THE TASK
Convert every line of the records below into a JSON array of strings, with one string per line and no entries for blank lines.

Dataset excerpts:
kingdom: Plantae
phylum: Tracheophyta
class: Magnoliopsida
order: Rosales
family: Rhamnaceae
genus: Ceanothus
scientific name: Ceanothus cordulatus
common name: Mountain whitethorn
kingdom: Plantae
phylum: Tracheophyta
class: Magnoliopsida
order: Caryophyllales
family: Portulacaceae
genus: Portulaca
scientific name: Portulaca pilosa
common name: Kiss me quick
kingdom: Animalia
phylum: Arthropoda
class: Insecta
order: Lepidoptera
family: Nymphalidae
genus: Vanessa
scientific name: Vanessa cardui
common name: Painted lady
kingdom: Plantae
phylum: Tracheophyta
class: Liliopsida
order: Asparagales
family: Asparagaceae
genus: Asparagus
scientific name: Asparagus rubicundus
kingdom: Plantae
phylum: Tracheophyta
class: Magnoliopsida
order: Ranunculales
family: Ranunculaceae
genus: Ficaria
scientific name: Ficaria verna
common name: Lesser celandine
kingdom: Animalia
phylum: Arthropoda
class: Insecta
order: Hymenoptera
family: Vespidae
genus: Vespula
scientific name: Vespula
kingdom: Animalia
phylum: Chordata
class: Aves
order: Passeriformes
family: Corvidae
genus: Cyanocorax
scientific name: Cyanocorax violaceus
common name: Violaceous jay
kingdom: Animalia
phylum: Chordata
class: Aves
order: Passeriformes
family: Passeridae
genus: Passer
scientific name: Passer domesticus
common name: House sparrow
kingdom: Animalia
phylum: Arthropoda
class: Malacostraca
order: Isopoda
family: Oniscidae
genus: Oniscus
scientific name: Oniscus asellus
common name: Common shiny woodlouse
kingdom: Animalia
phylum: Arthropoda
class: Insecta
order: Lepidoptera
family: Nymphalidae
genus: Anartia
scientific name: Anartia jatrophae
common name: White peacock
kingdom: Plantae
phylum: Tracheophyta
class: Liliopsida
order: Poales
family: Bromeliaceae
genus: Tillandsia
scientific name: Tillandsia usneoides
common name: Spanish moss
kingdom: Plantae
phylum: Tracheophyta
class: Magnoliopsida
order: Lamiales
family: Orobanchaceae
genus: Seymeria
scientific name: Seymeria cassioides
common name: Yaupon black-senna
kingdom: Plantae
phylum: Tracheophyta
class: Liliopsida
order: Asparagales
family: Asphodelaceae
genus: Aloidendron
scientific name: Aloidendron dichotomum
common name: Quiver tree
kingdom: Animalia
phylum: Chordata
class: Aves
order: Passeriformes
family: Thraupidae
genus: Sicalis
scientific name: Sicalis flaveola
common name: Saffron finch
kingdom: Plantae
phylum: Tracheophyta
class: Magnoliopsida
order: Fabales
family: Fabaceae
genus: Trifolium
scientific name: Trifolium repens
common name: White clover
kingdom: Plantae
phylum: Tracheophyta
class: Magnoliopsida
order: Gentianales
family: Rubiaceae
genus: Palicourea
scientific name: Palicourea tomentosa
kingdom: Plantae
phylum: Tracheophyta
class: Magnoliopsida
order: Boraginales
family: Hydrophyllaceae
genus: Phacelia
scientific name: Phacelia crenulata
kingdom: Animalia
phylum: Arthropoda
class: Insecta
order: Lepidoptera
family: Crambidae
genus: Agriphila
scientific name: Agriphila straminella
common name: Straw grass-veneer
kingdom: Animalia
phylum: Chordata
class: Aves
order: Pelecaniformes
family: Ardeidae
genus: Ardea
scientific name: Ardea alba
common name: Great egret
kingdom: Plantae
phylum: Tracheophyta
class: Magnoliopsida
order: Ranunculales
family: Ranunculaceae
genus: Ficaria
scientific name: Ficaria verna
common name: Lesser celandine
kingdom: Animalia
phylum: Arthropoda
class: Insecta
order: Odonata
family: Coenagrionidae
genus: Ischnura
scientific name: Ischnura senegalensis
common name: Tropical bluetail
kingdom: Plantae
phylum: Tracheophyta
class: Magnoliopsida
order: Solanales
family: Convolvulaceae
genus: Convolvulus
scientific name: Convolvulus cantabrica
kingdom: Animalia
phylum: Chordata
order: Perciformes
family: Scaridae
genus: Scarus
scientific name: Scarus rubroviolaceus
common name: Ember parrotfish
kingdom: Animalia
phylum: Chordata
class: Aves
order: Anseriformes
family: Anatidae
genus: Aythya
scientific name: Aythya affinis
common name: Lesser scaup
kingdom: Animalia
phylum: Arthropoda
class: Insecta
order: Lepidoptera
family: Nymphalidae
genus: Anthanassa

RESPONSE BELOW
[
  "kingdom: Plantae",
  "phylum: Tracheophyta",
  "class: Magnoliopsida",
  "order: Rosales",
  "family: Rhamnaceae",
  "genus: Ceanothus",
  "scientific name: Ceanothus cordulatus",
  "common name: Mountain whitethorn",
  "kingdom: Plantae",
  "phylum: Tracheophyta",
  "class: Magnoliopsida",
  "order: Caryophyllales",
  "family: Portulacaceae",
  "genus: Portulaca",
  "scientific name: Portulaca pilosa",
  "common name: Kiss me quick",
  "kingdom: Animalia",
  "phylum: Arthropoda",
  "class: Insecta",
  "order: Lepidoptera",
  "family: Nymphalidae",
  "genus: Vanessa",
  "scientific name: Vanessa cardui",
  "common name: Painted lady",
  "kingdom: Plantae",
  "phylum: Tracheophyta",
  "class: Liliopsida",
  "order: Asparagales",
  "family: Asparagaceae",
  "genus: Asparagus",
  "scientific name: Asparagus rubicundus",
  "kingdom: Plantae",
  "phylum: Tracheophyta",
  "class: Magnoliopsida",
  "order: Ranunculales",
  "family: Ranunculaceae",
  "genus: Ficaria",
  "scientific name: Ficaria verna",
  "common name: Lesser celandine",
  "kingdom: Animalia",
  "phylum: Arthropoda",
  "class: Insecta",
  "order: Hymenoptera",
  "family: Vespidae",
  "genus: Vespula",
  "scientific name: Vespula",
  "kingdom: Animalia",
  "phylum: Chordata",
  "class: Aves",
  "order: Passeriformes",
  "family: Corvidae",
  "genus: Cyanocorax",
  "scientific name: Cyanocorax violaceus",
  "common name: Violaceous jay",
  "kingdom: Animalia",
  "phylum: Chordata",
  "class: Aves",
  "order: Passeriformes",
  "family: Passeridae",
  "genus: Passer",
  "scientific name: Passer domesticus",
  "common name: House sparrow",
  "kingdom: Animalia",
  "phylum: Arthropoda",
  "class: Malacostraca",
  "order: Isopoda",
  "family: Oniscidae",
  "genus: Oniscus",
  "scientific name: Oniscus asellus",
  "common name: Common shiny woodlouse",
  "kingdom: Animalia",
  "phylum: Arthropoda",
  "class: Insecta",
  "order: Lepidoptera",
  "family: Nymphalidae",
  "genus: Anartia",
  "scientific name: Anartia jatrophae",
  "common name: White peacock",
  "kingdom: Plantae",
  "phylum: Tracheophyta",
  "class: Liliopsida",
  "order: Poales",
  "family: Bromeliaceae",
  "genus: Tillandsia",
  "scientific name: Tillandsia usneoides",
  "common name: Spanish moss",
  "kingdom: Plantae",
  "phylum: Tracheophyta",
  "class: Magnoliopsida",
  "order: Lamiales",
  "family: Orobanchaceae",
  "genus: Seymeria",
  "scientific name: Seymeria cassioides",
  "common name: Yaupon black-senna",
  "kingdom: Plantae",
  "phylum: Tracheophyta",
  "class: Liliopsida",
  "order: Asparagales",
  "family: Asphodelaceae",
  "genus: Aloidendron",
  "scientific name: Aloidendron dichotomum",
  "common name: Quiver tree",
  "kingdom: Animalia",
  "phylum: Chordata",
  "class: Aves",
  "order: Passeriformes",
  "family: Thraupidae",
  "genus: Sicalis",
  "scientific name: Sicalis flaveola",
  "common name: Saffron finch",
  "kingdom: Plantae",
  "phylum: Tracheophyta",
  "class: Magnoliopsida",
  "order: Fabales",
  "family: Fabaceae",
  "genus: Trifolium",
  "scientific name: Trifolium repens",
  "common name: White clover",
  "kingdom: Plantae",
  "phylum: Tracheophyta",
  "class: Magnoliopsida",
  "order: Gentianales",
  "family: Rubiaceae",
  "genus: Palicourea",
  "scientific name: Palicourea tomentosa",
  "kingdom: Plantae",
  "phylum: Tracheophyta",
  "class: Magnoliopsida",
  "order: Boraginales",
  "family: Hydrophyllaceae",
  "genus: Phacelia",
  "scientific name: Phacelia crenulata",
  "kingdom: Animalia",
  "phylum: Arthropoda",
  "class: Insecta",
  "order: Lepidoptera",
  "family: Crambidae",
  "genus: Agriphila",
  "scientific name: Agriphila straminella",
  "common name: Straw grass-veneer",
  "kingdom: Animalia",
  "phylum: Chordata",
  "class: Aves",
  "order: Pelecaniformes",
  "family: Ardeidae",
  "genus: Ardea",
  "scientific name: Ardea alba",
  "common name: Great egret",
  "kingdom: Plantae",
  "phylum: Tracheophyta",
  "class: Magnoliopsida",
  "order: Ranunculales",
  "family: Ranunculaceae",
  "genus: Ficaria",
  "scientific name: Ficaria verna",
  "common name: Lesser celandine",
  "kingdom: Animalia",
  "phylum: Arthropoda",
  "class: Insecta",
  "order: Odonata",
  "family: Coenagrionidae",
  "genus: Ischnura",
  "scientific name: Ischnura senegalensis",
  "common name: Tropical bluetail",
  "kingdom: Plantae",
  "phylum: Tracheophyta",
  "class: Magnoliopsida",
  "order: Solanales",
  "family: Convolvulaceae",
  "genus: Convolvulus",
  "scientific name: Convolvulus cantabrica",
  "kingdom: Animalia",
  "phylum: Chordata",
  "order: Perciformes",
  "family: Scaridae",
  "genus: Scarus",
  "scientific name: Scarus rubroviolaceus",
  "common name: Ember parrotfish",
  "kingdom: Animalia",
  "phylum: Chordata",
  "class: Aves",
  "order: Anseriformes",
  "family: Anatidae",
  "genus: Aythya",
  "scientific name: Aythya affinis",
  "common name: Lesser scaup",
  "kingdom: Animalia",
  "phylum: Arthropoda",
  "class: Insecta",
  "order: Lepidoptera",
  "family: Nymphalidae",
  "genus: Anthanassa"
]